Saved entries:
Content starts

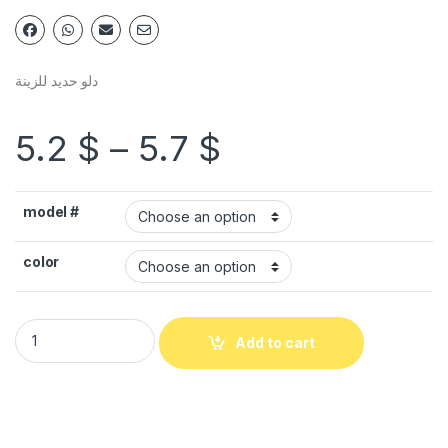
دلو حديد للزينة
5.2
$
–
5.7
$
model #
color
Add to cart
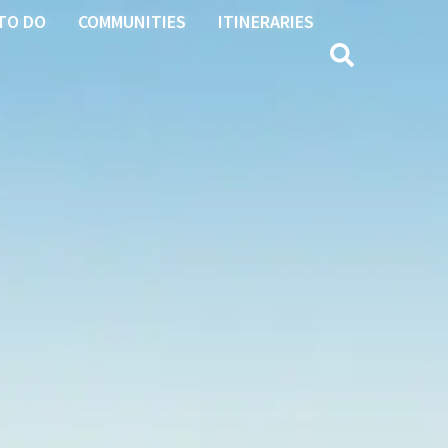
TO DO
COMMUNITIES
ITINERARIES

Content ends

**WHAT IS REQUIRED**.
Retype each entry precisely. Skip images entirely.

**RESULT OF THIS TASK**.
دلو حديد للزينة
5.2
$
–
5.7
$
model #
color
Add to cart
TO DO
COMMUNITIES
ITINERARIES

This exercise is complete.